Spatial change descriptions
[Start of section]

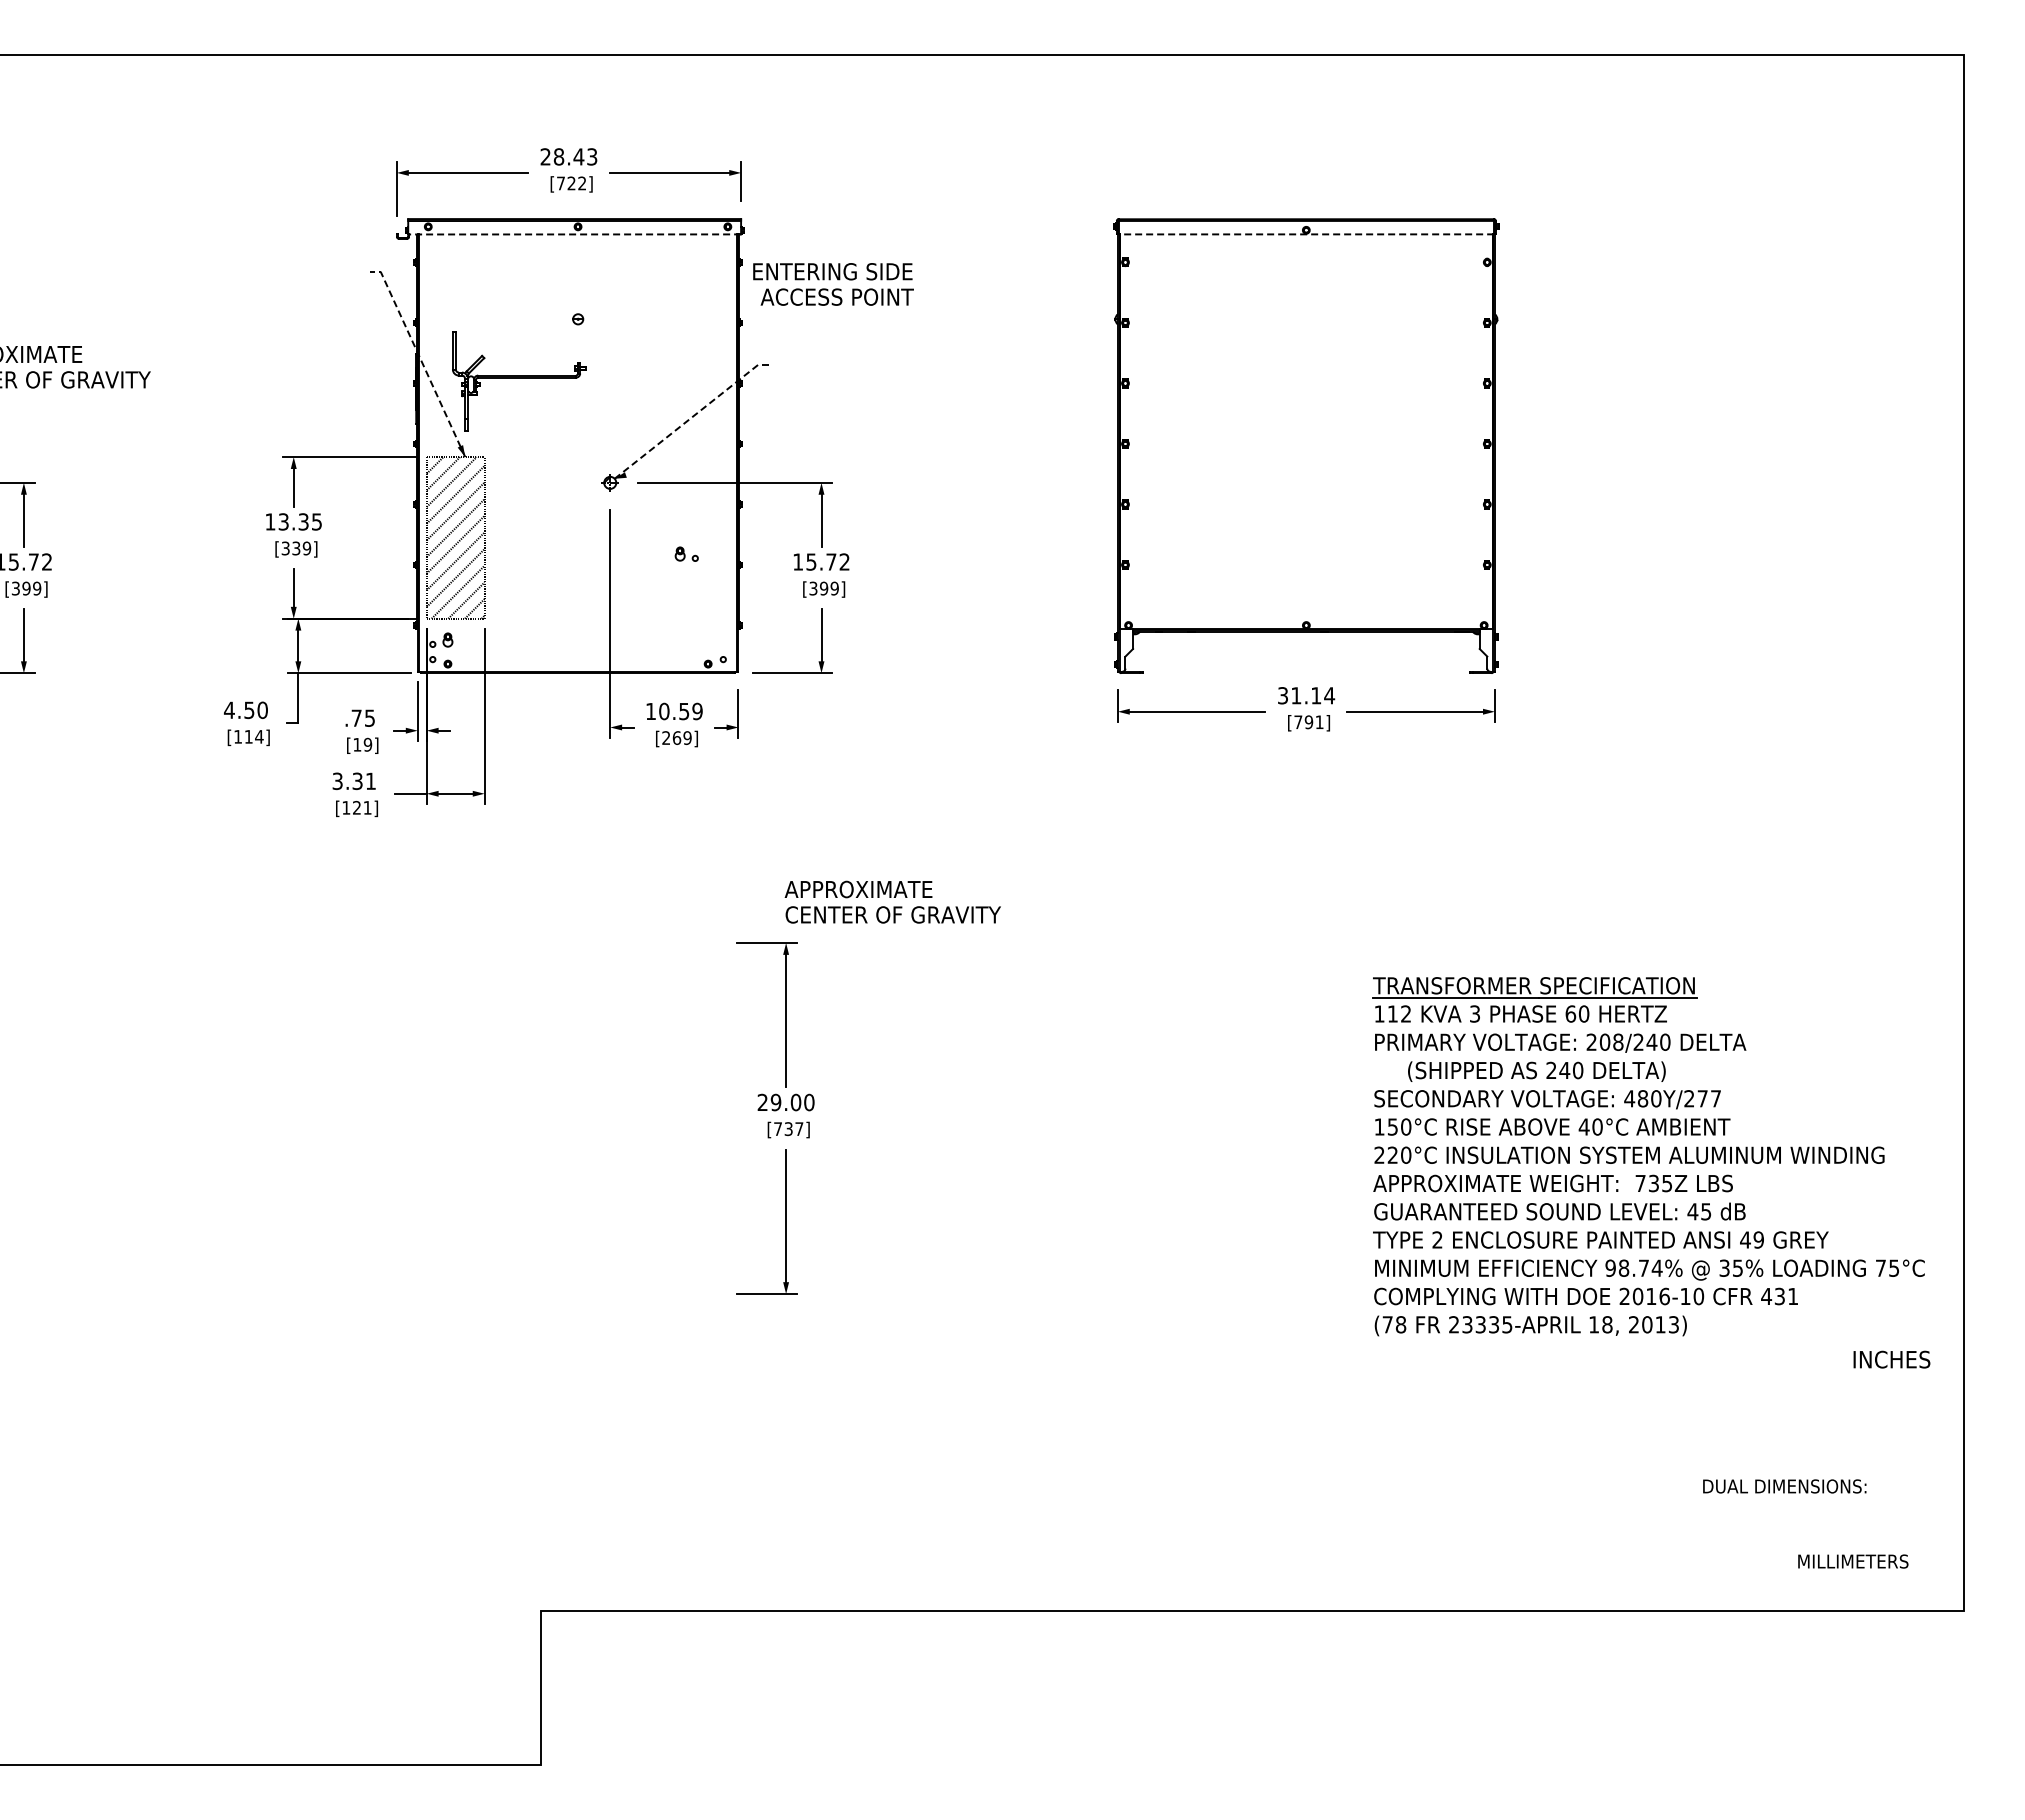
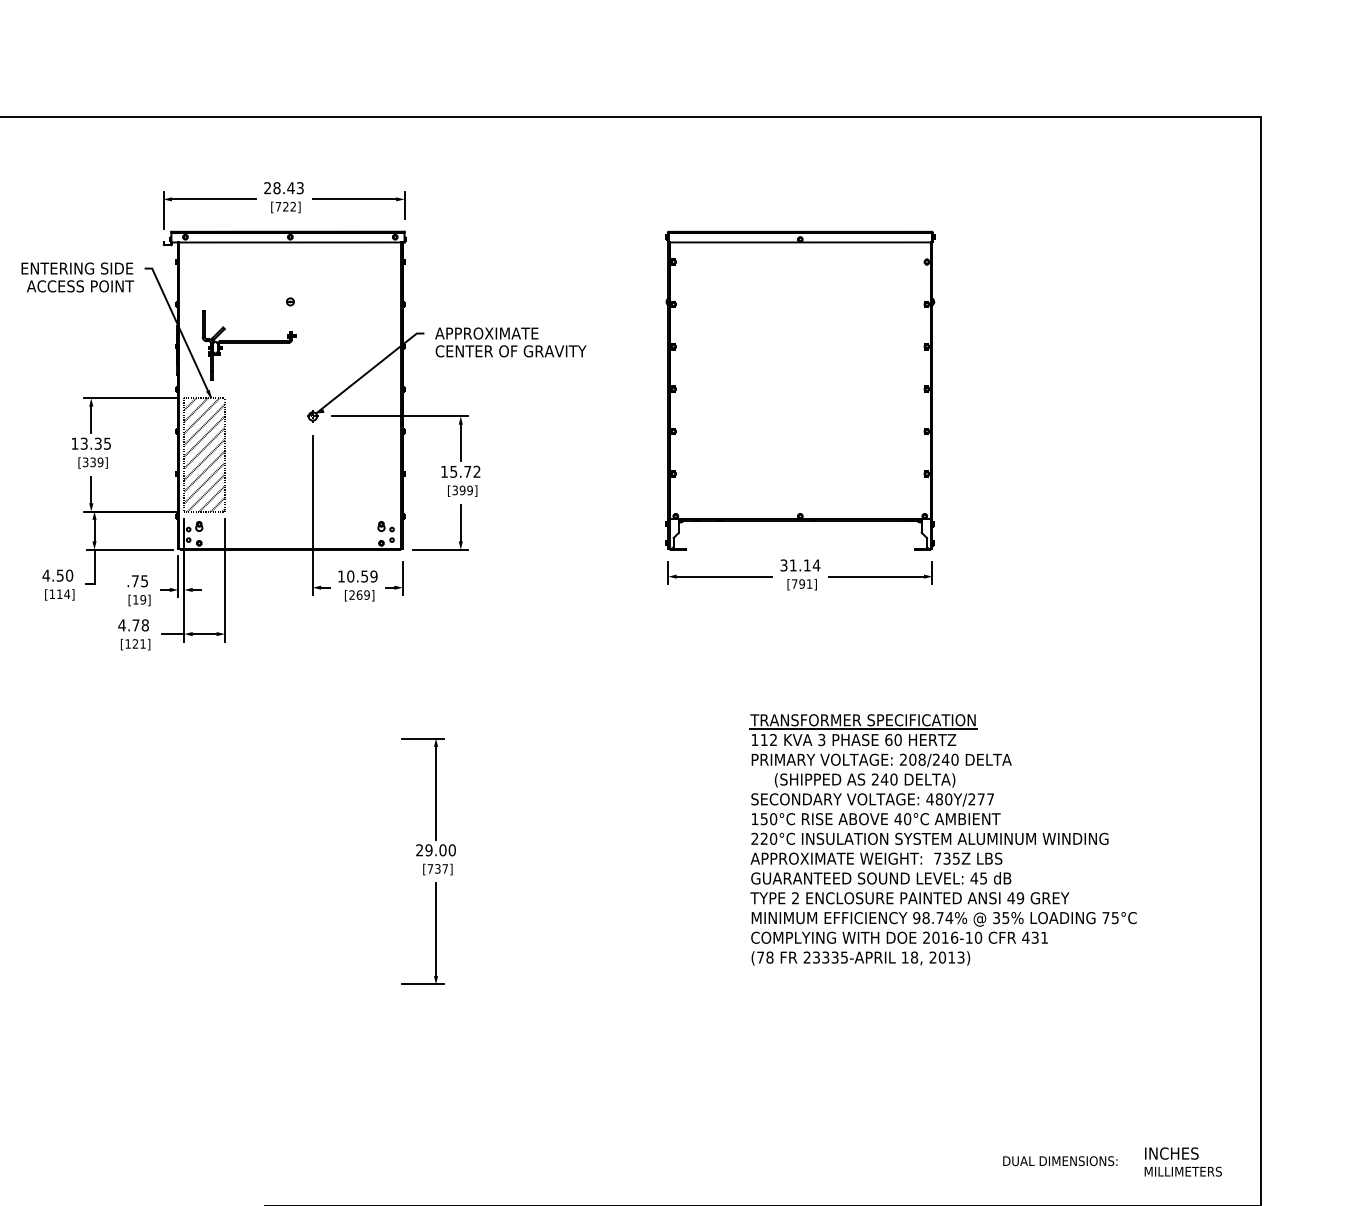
line: (574, 234) -> (287, 242), dashed -> solid
line: (1306, 234) -> (800, 242), dashed -> solid
text: (833, 284) -> (77, 277), moved
line: (420, 358) -> (180, 329), dashed -> solid
line: (691, 417) -> (369, 370), dashed -> solid
part: (686, 553) -> (385, 526), moved
text: (354, 781) -> (133, 625), 3.31 -> 4.78
text: (892, 901) -> (510, 341), moved
part: (1648, 1156) -> (943, 839), moved
text: (1891, 1359) -> (1171, 1153), moved
text: (1784, 1486) -> (1060, 1161), moved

[End of section]

Task requirements
Check each line of the entries for the word "part". State how many lines hold it, and write nothing else.

Exercise response
2